The Bone Collector
This serial killer likes to hack a hunk of bone out of his
victims!
The Bone Collector is Australian director Phillip Noyce's
latest film following Dead Calm, Sliver, Clear And Present
Danger and Patriot Games.
Noyce appears to have become adept at playing the
Hollywood game, a skill for which he surely should be admired.
It must be murder sometimes weighing the wishes of the
accountants and bankrollers who run Tinsel Town, let alone
the actors and writers.
But the rules are simple really. Fit the mould, balance
the books, make a few (million) dollars for the investors and
you'll get to make another film.
I heard an interview with Noyce the other day. He with
others has been trying for years to film The Quiet American,
Graham Green's excellent Vietnam novel.
The problem is, as Noyce said, "the bad guy's American."
Difficult politics!
The Bone Collector goes resolutely by the numbers. This
is a carefully constructed mainstream film designed to
please as many of the general population as possible.
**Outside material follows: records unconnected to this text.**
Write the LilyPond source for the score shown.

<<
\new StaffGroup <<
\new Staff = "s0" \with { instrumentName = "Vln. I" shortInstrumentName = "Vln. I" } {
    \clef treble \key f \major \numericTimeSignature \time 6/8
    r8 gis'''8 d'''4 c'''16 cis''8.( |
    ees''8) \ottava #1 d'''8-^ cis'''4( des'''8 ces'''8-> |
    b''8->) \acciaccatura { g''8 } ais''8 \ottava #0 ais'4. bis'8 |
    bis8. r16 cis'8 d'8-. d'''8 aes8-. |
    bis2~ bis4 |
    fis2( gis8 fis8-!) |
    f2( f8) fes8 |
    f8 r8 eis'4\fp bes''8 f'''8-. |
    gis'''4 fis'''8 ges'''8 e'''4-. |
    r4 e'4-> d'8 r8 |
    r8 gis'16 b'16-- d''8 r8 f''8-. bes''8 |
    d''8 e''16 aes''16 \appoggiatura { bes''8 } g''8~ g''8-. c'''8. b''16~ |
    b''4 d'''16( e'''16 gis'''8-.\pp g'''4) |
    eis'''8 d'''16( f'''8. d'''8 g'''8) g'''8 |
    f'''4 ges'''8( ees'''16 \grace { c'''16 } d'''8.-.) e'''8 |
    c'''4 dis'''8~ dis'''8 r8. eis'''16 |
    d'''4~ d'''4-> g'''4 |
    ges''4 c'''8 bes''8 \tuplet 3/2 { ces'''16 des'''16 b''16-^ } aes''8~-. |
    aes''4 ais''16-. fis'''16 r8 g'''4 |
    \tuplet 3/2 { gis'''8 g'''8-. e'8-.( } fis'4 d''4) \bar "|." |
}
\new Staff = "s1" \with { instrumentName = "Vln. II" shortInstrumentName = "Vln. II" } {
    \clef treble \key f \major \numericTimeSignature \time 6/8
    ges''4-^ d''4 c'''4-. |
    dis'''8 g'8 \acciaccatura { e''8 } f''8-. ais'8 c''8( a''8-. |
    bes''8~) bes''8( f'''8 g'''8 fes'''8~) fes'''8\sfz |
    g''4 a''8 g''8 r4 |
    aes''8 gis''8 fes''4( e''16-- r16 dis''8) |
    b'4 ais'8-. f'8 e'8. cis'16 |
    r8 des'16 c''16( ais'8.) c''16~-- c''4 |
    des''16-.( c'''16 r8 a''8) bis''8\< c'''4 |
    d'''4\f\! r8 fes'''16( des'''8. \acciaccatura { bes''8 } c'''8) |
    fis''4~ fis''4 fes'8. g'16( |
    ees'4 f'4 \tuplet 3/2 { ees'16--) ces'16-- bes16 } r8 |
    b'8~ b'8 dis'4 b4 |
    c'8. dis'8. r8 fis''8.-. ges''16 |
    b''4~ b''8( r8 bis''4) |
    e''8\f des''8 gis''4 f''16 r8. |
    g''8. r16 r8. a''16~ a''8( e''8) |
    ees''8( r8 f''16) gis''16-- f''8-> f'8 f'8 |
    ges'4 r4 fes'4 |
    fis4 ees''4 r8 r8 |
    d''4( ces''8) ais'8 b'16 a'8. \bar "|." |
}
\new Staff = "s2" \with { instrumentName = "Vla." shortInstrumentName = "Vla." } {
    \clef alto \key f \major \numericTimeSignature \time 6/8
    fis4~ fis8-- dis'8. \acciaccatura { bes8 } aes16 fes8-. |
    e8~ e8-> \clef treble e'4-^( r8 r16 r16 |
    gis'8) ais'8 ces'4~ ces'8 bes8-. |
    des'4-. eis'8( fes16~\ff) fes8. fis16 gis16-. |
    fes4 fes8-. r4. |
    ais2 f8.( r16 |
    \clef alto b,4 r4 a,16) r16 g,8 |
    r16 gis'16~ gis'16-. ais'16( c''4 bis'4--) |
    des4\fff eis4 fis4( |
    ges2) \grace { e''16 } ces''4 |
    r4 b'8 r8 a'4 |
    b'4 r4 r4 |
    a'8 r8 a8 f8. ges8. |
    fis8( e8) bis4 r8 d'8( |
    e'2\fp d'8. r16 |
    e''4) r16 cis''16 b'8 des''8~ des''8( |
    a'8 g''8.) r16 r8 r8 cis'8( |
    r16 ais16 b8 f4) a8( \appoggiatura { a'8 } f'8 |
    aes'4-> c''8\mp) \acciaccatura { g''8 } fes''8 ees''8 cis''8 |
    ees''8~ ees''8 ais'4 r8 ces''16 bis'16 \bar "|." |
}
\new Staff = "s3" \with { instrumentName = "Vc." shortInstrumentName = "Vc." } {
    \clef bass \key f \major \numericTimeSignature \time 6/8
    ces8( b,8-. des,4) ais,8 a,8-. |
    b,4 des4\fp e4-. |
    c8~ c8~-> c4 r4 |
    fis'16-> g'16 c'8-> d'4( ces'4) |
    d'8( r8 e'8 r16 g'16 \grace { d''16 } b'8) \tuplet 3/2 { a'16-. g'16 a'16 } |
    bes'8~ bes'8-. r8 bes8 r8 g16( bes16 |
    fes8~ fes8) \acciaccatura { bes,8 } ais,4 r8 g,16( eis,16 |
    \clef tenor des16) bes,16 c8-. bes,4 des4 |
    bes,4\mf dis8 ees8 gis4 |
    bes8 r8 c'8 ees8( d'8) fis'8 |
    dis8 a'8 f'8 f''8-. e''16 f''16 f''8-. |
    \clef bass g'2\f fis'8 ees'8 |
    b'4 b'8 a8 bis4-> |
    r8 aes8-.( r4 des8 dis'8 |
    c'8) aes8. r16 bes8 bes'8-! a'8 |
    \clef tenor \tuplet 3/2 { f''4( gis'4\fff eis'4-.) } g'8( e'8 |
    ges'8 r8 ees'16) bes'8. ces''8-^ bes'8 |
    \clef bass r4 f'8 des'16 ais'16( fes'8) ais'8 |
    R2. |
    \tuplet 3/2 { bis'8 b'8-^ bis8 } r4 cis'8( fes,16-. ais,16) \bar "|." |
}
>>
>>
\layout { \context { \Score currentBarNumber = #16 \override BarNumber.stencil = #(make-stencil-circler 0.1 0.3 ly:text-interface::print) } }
The step by step opening scenes signal its essential
banality, but to Phillip Noyce's credit the film survives.
It's quite entertaining.
The Bone Collector has elements of Copycat and Silence Of
The Lambs, not to mention Rear Window, but a Rear Window
in the shape of a computer screen.
The always good Denzel Washington plays Lincoln Rhyme
who was a crash hot New York forensic detective before
his back was broken when he was crushed by a falling beam.
There's a rather neat plot element.
He's now a quadriplegic with only the use of his head, his
shoulders and, rather remarkably I would have thought, his
right index finger. Useful for clicking on a computer mouse.
This hasn't cramped his style as much as it could have.
By some miracle he sits up in his special bed with a zillion
dollars worth of computer equipment in one of those immense
apartments in which nearly all Hollywood film characters
live in New York.
A serial killer begins to butcher victims and Lincoln sends
out police rookie Amelia (the big lipped Angelina Jolie) to
be his eyes and legs.
There are plenty of conventions to follow if you make one
of these films. The Silence Of The Lambs set the pace.
Gore is pretty standard. These serial killers sure like
to have their victims suffer. And they like to work in the
dark. This gives the film maker plenty of scope for having
characters sidling along, torch and gun out, with rats and
other squirmy things about to fall upon them.
There will be two or three sudden belts of sound to make the
audience jump and it's standard for the killer to want to
knock off the cop who's on the chase. But what if said
killer only has to knock the cop off his bed?
How can that be made into a fair fight? Mmm. There's a
challenge for a film maker.
Phil Noyce and the team handled this fairly well and they
even let a dullard like me pick the identity of the
killer's identity. For that I remain grateful.
And I suppose I'm sort of grateful for the following as
well. It seems that it is admissible in a film like this
for a black man to have a relationship with a pink/white
woman. Perhaps though only if he's crippled.
But with all of this The Bone Collector, with all of its
predictability, moves along smartly as an effective 90's
thriller.
Meanwhile good luck to Phil Noyce and his The Quiet
American project. I'd like to see that.